#### How to complete this task
Using the article abstract, decide whether each statement below agrees with it, and give a yes or no for each with the deciding words from the abstract quoted exactly: (a) The article compares passages in Avot deRabbi Natan with passages in the Apophthegmata Patrum. (b) The Apophthegmata Patrum is presented as a rabbinic anthology. (c) The abstract says the process that shaped the two versions of the rabbinic text could easily be reconstructed without the comparison.

Text provided section start

Zeitschrift für Antikes Christentum / Journal of Ancient Christianity, volume 20, no. 2 (Aug 2016).
Saying of the desert fathers, Sayings of the rabbinic fathers: Avot deRabbi Natan and the Apophthegmata Patrum
Michal Bar-Asher Siegal
In this article I wish to present a textual comparison between paragraphs in the rabbinic Avot deRabbi Natan and in the Apophthegmata Patrum, or Sayings of the Desert Fathers. I will argue that these passages in the two anthologies, rabbinic and Christian-monastic, share interesting features which will repay careful literary analysis. In this specific case, the comparison to the Christian monastic text helps underline the textual process that shaped the two versions of the rabbinic text, a process that without this comparison would be difficult to reconstruct.

Text provided section end
Given data section start

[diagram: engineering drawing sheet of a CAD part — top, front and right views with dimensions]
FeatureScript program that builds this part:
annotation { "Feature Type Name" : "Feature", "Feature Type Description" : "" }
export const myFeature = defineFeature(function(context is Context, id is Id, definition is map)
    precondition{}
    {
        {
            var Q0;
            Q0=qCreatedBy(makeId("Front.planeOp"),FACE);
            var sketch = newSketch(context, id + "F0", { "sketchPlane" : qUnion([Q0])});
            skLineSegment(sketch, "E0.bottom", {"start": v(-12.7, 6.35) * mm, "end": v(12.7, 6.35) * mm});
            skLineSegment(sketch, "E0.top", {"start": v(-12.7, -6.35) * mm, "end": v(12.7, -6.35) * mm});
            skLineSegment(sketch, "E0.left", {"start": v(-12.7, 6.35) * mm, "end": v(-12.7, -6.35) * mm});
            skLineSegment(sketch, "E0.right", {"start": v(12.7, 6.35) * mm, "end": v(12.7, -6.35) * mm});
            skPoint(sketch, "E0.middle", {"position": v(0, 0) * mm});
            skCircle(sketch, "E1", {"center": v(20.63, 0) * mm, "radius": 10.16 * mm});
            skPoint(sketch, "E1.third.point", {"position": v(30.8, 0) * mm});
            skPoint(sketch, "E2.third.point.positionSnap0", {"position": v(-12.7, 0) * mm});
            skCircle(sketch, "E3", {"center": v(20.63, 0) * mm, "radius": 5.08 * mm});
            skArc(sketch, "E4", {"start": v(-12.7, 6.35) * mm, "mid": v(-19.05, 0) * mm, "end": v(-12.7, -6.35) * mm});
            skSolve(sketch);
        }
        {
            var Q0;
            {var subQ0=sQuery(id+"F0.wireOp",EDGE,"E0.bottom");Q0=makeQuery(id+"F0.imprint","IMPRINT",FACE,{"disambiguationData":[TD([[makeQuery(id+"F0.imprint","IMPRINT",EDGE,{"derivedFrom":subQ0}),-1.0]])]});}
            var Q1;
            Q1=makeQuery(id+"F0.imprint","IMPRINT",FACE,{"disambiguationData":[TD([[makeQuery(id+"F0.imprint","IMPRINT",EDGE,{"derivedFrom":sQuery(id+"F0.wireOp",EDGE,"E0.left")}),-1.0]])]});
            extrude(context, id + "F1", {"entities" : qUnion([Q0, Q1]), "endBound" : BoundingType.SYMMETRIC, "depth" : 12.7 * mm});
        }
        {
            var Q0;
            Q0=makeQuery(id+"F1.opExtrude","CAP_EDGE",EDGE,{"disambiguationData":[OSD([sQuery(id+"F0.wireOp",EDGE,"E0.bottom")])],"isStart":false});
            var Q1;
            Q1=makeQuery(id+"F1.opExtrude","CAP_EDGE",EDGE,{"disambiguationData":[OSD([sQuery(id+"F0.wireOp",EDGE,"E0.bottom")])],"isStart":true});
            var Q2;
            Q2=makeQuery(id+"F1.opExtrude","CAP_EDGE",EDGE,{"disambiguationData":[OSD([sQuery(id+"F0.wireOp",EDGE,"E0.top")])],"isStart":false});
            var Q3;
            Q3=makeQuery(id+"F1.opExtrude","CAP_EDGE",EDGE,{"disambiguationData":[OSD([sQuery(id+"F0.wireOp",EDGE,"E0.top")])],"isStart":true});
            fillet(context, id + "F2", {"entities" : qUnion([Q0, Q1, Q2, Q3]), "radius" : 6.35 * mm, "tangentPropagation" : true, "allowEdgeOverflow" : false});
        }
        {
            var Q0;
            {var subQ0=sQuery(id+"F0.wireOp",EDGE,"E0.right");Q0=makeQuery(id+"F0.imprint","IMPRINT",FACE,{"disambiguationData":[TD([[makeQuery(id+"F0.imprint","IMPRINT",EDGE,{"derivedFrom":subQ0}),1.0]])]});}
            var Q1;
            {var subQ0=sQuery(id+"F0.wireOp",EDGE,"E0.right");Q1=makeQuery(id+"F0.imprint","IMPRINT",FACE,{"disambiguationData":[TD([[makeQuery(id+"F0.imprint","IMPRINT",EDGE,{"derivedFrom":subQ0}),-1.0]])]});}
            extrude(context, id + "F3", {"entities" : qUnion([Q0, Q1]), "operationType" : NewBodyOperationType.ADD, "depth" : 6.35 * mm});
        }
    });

Given data section end

#### Exercise response
(a) Yes: "a textual comparison between paragraphs in the rabbinic Avot deRabbi Natan and in the Apophthegmata Patrum"
(b) No: "the comparison to the Christian monastic text"
(c) No: "a process that without this comparison would be difficult to reconstruct"